Night’s swift dragons cut the clouds full fast,
And yonder shines Aurora’s harbinger;
At whose approach, ghosts, wandering here and there,
Troop home to churchyards.
Shakespeare.—Midsummer Night’s Dream, Act III. Scene 2. (Puck to Oberon.)

The silent hours steal on,
And flaky darkness breaks within the east.
Shakespeare.—King Richard III., Act V. Scene 3.

Morn,
Wak’d by the circling hours, with rosy hand
Unbarr’d the gates of light.
Milton.—Paradise Lost, Book VI. Line 2.

Till down the eastern cliffs afar
Hyperion’s march they spy, and glittering shafts of war.
Gray.—The Progress of Poesy, Stanza II. Line 11.

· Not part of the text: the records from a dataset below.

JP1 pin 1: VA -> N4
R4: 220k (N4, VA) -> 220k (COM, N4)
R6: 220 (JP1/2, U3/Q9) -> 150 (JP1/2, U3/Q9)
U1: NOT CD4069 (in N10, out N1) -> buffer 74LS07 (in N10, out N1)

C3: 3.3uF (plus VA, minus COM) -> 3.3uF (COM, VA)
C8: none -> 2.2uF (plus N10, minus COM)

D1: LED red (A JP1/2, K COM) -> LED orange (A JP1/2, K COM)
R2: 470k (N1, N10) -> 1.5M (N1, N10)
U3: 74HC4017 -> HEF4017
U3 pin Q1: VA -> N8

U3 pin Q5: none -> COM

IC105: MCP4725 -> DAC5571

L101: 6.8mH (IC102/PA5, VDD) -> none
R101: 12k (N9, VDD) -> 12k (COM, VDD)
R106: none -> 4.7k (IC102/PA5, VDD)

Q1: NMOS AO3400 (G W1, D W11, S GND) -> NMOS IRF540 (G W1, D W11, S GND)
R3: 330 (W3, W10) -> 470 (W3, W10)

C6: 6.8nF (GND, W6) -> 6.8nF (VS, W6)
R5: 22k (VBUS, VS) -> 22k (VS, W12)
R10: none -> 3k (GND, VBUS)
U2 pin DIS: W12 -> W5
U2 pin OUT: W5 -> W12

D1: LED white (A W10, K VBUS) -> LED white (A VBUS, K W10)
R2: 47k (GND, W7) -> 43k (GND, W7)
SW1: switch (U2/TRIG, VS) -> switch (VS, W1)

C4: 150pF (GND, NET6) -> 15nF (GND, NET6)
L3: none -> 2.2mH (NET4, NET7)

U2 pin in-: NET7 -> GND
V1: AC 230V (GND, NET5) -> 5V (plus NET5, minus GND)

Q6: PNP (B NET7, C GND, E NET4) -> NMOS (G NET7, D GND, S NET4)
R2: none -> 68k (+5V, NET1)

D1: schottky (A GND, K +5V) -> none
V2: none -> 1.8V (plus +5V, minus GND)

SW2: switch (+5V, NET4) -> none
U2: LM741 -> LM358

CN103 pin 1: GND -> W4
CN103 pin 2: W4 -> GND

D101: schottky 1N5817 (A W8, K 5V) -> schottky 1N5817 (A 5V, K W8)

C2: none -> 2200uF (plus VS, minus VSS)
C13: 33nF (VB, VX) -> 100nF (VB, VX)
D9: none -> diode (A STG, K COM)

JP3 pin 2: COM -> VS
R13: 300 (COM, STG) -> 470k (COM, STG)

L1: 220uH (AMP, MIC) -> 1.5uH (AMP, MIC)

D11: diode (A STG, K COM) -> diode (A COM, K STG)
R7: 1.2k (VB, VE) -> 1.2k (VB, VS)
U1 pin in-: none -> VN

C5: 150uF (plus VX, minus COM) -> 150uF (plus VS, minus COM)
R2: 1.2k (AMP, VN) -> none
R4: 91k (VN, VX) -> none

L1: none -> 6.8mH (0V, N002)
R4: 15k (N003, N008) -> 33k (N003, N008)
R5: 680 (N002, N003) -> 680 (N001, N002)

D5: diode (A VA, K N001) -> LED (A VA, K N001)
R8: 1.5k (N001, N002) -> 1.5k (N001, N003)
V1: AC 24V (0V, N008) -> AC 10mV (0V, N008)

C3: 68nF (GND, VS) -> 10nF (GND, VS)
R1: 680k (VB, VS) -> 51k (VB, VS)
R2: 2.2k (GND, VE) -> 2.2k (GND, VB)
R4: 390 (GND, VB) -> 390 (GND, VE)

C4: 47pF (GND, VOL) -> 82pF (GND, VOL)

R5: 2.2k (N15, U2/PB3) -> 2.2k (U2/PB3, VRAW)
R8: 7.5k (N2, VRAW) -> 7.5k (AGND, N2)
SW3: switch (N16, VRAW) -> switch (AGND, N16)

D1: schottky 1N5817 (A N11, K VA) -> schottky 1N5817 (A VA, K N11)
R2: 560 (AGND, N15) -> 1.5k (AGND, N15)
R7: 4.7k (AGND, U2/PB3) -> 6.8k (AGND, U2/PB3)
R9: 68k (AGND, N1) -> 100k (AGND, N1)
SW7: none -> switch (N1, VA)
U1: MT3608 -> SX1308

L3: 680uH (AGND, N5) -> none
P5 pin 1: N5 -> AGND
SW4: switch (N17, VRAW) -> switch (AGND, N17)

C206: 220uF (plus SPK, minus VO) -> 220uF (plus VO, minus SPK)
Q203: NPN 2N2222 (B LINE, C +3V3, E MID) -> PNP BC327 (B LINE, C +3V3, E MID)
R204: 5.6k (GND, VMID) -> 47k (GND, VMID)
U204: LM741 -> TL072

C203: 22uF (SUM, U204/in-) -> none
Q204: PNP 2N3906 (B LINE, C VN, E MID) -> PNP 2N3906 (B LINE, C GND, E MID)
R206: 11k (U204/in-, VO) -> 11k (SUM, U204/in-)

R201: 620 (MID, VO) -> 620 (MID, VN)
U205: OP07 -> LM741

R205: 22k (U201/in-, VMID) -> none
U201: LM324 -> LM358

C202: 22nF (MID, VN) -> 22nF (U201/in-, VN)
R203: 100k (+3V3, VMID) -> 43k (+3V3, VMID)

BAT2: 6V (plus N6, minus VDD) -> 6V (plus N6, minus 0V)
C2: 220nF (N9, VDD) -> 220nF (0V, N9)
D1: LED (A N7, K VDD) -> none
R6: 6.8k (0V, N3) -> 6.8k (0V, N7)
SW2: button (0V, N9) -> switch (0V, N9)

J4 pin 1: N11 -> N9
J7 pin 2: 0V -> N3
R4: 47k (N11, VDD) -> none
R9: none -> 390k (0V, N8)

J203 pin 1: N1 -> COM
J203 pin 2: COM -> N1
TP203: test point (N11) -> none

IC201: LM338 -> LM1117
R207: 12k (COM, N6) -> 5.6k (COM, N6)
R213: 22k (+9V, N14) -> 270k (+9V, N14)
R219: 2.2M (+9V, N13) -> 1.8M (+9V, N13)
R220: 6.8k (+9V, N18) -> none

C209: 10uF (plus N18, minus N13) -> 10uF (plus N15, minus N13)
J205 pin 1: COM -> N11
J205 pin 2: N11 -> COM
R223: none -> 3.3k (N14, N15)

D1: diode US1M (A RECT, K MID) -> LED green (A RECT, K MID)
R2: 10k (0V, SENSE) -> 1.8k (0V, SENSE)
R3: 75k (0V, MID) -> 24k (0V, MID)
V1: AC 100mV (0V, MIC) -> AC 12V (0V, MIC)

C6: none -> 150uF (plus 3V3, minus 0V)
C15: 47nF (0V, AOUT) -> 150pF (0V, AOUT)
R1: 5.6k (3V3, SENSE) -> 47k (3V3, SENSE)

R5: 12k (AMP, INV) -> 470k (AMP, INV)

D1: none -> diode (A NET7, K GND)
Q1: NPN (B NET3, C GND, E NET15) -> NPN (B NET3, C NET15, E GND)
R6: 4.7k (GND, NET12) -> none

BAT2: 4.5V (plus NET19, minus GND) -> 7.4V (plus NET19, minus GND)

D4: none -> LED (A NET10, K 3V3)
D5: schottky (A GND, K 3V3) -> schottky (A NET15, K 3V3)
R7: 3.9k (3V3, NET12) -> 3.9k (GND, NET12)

Or seen her well-appointed star
Come marching up the eastern hill afar.
Cowley.—Brutus.

Parent of day! whose beauteous beams of light
Spring from the darksome womb of night.
Yalden.—Hymn to Morning.

Brown night
Retires: young day pours in apace.
Thomson.—Summer, Line 51.

Where the morning sun first warmly smote
The open field, and where the unpierced shade
Imbrown’d the noontide bowers.
Milton.—Paradise Lost, Book IV. Line 245. Book IX. Line 1086.

The eye of day looks out
Dim through the haze.
Bowles.—The Spirit of Discovery, Book I. Line 53.

Gild the brown horror, and dispel the night.
Dryden.—The Hind and Panther, Part II. Line 659.

Breaking the melancholy shades of night.
Prior.—Love and Friendship.

The meek-ey’d morn appears, mother of dews.
Thomson.—Summer, Line 47.

When day arises, in that sweet hour of prime.
Milton.—Paradise Lost, Book V.

See how the morning opes her golden gates,
And takes her farewell of the glorious sun!
Shakespeare.—Henry VI., Part III. Act II. Scene 1.

Night’s candles are burnt out, and jocund day
Stands tiptoe on the misty mountains’ tops.
Shakespeare.—Romeo and Juliet, Act III. Scene 5.